United States District Court, S.D. New York
Jan 27, 2005
No. 00 Civ. 401 (MBM) (S.D.N.Y. Jan. 27, 2005)

Opinion

No. 00 Civ. 401 (MBM).

January 27, 2005

RAFAEL RODRIGUEZ (Petitioner pro se) Auburn, NY.

ROBERT M. MORGENTHAU, ESQ. District Attorney, New York County, MORRIE I. KLEINBART, ESQ. Assistant District Attorney New York, NY, Attorneys for Respondent


OPINION AND ORDER


Petitioner Rafael Rodriguez, imprisoned by the State of New York on a murder conviction, petitions for a writ of habeas corpus pursuant to 28 U.S.C. § 2254. On August 20, 2001, the petition was dismissed as untimely under the one-year statute of limitations set forth in the Anti-Terrorism and Effective Death Penalty Act ("AEDPA"), 28 U.S.C. § 2244(d). Rodriguez appealed from that decision to the United States Court of Appeals for the Second Circuit. On September 11, 2002, the Second Circuit vacated the judgment of dismissal and remanded the case for consideration of "whether, and to what extent, Rodriguez should benefit from equitable tolling for any of his claims." Rodriguez v.Bennett, 303 F.3d 435, 439 (2d Cir. 2002). In a Report and Recommendation ("Report") dated September 14, 2004, Magistrate Judge Kevin Nathaniel Fox recommended that Rodriguez get the benefit of equitable tolling for all his claims and that the petition be found timely. For the reasons set forth below, Rodriguez's petition is dismissed in part and is referred to Magistrate Judge Fox.

I.

Familiarity with the Report and the Second Circuit's opinion is assumed for current purposes, and only so much of the factual background as is necessary to resolve respondent's objections to the Report is set forth below.

In October 1992, Rodriguez was convicted of second degree murder and second degree attempted murder following a jury trial in Supreme Court, New York County. (Report at 1) On direct appeal, he argued that at trial the prosecutor made prejudicial statements in his summation. Rodriguez, 303 F.3d at 436. On April 11, 1996, the Appellate Division, First Department affirmed his conviction. (Report at 1; People v. Rodriguez, 226 A.D.2d 177, 641 N.Y.S.2d 532 (1st Dep't 1996)) On May 28, 1996, leave to appeal to the New York Court of Appeals was denied. (Report at 2;People v. Rodriguez, 88 N.Y.2d 884, 645 N.Y.S.2d 459 (1996))

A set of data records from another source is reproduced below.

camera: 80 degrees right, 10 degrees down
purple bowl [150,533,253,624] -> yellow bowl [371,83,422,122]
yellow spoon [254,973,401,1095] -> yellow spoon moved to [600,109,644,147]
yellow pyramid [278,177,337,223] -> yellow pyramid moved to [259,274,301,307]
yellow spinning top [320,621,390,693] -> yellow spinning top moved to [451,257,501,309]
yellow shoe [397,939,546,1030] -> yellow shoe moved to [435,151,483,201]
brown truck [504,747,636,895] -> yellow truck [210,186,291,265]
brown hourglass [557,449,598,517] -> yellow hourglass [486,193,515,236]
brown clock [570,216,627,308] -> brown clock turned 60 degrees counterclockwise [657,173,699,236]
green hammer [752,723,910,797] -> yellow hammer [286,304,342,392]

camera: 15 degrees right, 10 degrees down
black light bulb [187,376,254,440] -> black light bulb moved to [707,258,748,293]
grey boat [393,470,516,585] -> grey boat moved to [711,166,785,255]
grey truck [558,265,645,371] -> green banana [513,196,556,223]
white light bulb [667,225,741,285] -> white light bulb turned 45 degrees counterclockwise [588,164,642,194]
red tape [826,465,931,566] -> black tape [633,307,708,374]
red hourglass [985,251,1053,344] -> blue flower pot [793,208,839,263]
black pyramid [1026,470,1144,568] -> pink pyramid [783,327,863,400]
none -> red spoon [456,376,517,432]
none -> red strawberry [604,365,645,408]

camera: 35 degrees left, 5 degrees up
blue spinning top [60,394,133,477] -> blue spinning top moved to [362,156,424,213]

On April 14, 1997, Rodriguez petitioned for habeas corpus relief in this court, alleging that (i) he was denied a fair trial because of the prosecutor's prejudicial summation, (ii) he was denied effective assistance of counsel at trial because his attorney failed to object to the prosecutor's summation, and (iii) he was denied a fair trial because one of the prosecution's witnesses allegedly committed perjury. (Report at 2)

Respondent moved to dismiss Rodriguez's petition on the ground that state remedies had not been exhausted as to the claims of ineffective trial counsel and perjury. (Id.) Rodriguez sought to withdraw the petition without prejudice so that he might exhaust his state remedies for those claims. (Id.) He requested also that the court not dismiss the petition, if doing so would result in a time bar to filing a new petition. (Id.) Rodriguez then retracted his request for withdrawal of the petition because he was concerned that he would be unable to commence state exhaustion proceedings within the time remaining in the limitations period, and asked the court to rule on the merits of the petition. (Id.)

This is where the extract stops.